博主将各功能模块的代码在不同的博文中进行了详细的解析，点击【win10下参考教程】，博文的目录链接放在前言部分。

这里的代码段是exp_runner.py文件的__main__函数部分，在此前的博文中博主已经详细讲解了train模块和validate_mesh模块，本博文讲最后讲解的interpolate_view模块代码。

if args.mode == 'train':
    runner.train()
elif args.mode == 'validate_mesh':
    runner.validate_mesh(world_space=True, resolution=512, threshold=args.mcube_threshold)
elif args.mode.startswith('interpolate'):  # Interpolate views given two image indices
    _, img_idx_0, img_idx_1 = args.mode.split('_')
    img_idx_0 = int(img_idx_0)
    img_idx_1 = int(img_idx_1)
    runner.interpolate_view(img_idx_0, img_idx_1)

validate_mesh附加

在之前的博文中已经对代码进行了详细的讲解，这里只是补充说明resolution参数的作用。

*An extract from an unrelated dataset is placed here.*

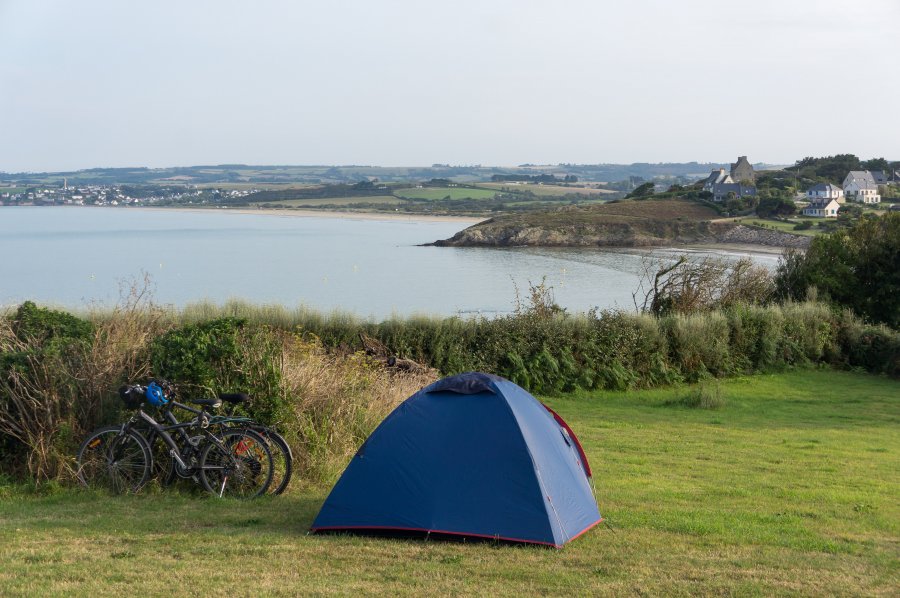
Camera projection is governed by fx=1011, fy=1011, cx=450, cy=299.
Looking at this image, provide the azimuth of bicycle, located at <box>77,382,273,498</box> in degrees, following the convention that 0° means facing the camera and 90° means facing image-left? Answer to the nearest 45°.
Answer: approximately 90°

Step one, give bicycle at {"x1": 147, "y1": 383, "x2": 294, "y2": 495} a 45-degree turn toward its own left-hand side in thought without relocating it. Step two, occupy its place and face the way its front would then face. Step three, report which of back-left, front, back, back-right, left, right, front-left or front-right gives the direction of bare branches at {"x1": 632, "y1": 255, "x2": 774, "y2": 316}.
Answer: back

runner.validate_mesh(world_space=True, resolution=512, threshold=args.mcube_threshold)

如下图所示，resolution的数值越大，提取点(体素)的数量越多，则重建效果越细致。

interpolate_view

属于exp_runner.py文件的Runner类中的成员方法，将渲染产生的图片合成视频(mp4格式)保存。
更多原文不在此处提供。